_TASK GOAL:_ Continue the passage below on IT service management and ITIL, beginning immediately after its final sentence.

PASSAGE PROVIDED START

SolMan to the fullest
IT Service Management, ITSM, what is it? A warmed-over ITIL or a new mega-trend?
Peter WeisbachIT Service Management is a way for IT to organize itself.
The IT Infrastructure Library (ITIL) forms the basis of this framework. ITSM took a major step forward with its introduction 15 years ago.
Originating from asset management and the helpdesk, the ITSM market has now reached a very high level of maturity. Over time, concepts such as Configuration Management Database (CMDB), Business Service Management and later Big Data have been added.
Driven by the digital transformation and the associated increase in demand for automated processes throughout the company, IT service management is currently evolving into enterprise service management.
How do you assess the current process maturity and quality of ITSM tools and which ones are available?
Weisbach: Process maturity in IT service management has risen sharply in recent years.
There are now numerous powerful ITSM solutions that can be easily integrated into existing landscapes and whose process coverage is based on ITIL; examples include service desks with incident, problem and change management.
As of today, around 85 percent of medium-sized and large companies in Germany rely on ITIL for IT service management.

PASSAGE PROVIDED END
DATASET RECORDS START

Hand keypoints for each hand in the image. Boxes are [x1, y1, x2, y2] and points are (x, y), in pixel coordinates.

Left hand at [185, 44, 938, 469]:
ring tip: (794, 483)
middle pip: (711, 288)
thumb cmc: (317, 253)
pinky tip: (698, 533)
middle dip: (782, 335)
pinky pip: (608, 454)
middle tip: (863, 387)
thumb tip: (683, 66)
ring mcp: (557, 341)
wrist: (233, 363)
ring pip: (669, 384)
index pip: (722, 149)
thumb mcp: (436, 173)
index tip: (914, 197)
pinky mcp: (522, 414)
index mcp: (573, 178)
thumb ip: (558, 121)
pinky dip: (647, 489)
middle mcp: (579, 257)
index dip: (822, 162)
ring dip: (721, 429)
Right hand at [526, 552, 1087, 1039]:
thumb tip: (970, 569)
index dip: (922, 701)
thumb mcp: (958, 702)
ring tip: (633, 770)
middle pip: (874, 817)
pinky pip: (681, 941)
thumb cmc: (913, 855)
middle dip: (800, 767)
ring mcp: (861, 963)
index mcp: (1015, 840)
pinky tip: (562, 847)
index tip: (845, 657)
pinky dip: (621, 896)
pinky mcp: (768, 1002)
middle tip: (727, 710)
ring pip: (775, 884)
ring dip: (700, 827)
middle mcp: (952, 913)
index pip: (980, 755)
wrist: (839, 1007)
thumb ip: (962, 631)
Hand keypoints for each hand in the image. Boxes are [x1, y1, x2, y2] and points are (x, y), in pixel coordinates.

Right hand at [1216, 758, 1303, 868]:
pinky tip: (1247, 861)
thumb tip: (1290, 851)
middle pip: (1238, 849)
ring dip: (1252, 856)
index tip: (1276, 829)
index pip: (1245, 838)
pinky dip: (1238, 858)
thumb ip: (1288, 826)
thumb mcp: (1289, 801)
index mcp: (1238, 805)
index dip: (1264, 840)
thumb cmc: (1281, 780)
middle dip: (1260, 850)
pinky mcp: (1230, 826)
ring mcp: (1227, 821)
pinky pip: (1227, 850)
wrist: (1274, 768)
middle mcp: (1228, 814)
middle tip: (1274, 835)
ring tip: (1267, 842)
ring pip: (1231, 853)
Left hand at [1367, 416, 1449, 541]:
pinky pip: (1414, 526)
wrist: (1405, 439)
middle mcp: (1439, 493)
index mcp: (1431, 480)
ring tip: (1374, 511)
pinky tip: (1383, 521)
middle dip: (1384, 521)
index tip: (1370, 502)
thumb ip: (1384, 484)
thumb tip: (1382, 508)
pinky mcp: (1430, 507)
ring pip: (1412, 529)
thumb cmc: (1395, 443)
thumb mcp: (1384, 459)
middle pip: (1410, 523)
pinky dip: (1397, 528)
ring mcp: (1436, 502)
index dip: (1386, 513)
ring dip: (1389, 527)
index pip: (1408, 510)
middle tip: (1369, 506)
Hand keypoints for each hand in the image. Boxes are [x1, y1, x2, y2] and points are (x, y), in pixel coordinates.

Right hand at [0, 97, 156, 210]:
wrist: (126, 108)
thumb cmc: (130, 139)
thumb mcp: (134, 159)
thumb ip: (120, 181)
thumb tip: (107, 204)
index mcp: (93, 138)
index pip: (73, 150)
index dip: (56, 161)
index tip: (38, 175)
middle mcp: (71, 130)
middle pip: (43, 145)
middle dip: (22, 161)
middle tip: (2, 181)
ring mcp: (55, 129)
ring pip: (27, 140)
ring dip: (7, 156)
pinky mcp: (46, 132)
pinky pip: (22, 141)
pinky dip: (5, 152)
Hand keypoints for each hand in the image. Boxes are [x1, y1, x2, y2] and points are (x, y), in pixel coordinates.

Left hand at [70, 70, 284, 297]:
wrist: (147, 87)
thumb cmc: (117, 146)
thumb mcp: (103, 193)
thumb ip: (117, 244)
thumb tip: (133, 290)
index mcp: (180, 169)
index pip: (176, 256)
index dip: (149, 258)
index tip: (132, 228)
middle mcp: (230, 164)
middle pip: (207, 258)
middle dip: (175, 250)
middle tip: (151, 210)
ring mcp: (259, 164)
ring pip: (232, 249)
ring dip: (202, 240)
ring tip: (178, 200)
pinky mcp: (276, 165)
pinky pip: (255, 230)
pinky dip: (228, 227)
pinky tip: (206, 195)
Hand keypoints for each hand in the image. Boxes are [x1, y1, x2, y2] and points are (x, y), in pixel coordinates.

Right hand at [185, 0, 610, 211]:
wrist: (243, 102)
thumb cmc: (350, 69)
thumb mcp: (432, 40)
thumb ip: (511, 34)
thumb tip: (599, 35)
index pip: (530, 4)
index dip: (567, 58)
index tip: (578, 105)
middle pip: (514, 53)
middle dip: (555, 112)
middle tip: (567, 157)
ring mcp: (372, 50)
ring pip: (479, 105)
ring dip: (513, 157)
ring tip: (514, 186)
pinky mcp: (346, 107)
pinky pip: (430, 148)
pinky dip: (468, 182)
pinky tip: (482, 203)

DATASET RECORDS END

_EXERCISE RESPONSE:_
Nevertheless, there is potential for optimization. For efficient service management, it is very important - regardless of the tool - that key processes in the company are defined and the key figures developed from them are known.
However, recognizing and then describing the relevant processes is very time-consuming.
There are thousands of standard processes in SAP applications, for example. It would be a real added value if service management software could already provide the essential processes and possibly one or two key figures as a basis. We still see many opportunities here.
How and where is ITSM relevant for an existing SAP customer who is completely satisfied with SolMan?
Weisbach: In principle, ITSM is relevant for every company.
SAP Solution Manager offers SAP customers a comprehensive portfolio that can be used to map all ITSM topics. The application is certified in 15 ITIL processes for service provision.
This gives SAP customers the most important ITSM tool at their fingertips. There is also the option of making better use of the potential of Solution Manager with selected add-ons.
One example of this is Realtech vSIM. The add-on allows services, service objects and their relationships to be automatically recorded, visualized and modelled in the Solution Manager.
The result: More transparency, more efficiency, greater business benefits. Nevertheless, the next market trend, Enterprise Service Management (ESM), is just around the corner.
What are the differences? What trend do you recognize?
Weisbach: Enterprise Service Management stands for the servicing of the entire company.
Digitalization is bringing service management methods and tools from the IT sector more and more into the focus of business decision-makers. They want to transfer the service concept that we know from IT to the entire company.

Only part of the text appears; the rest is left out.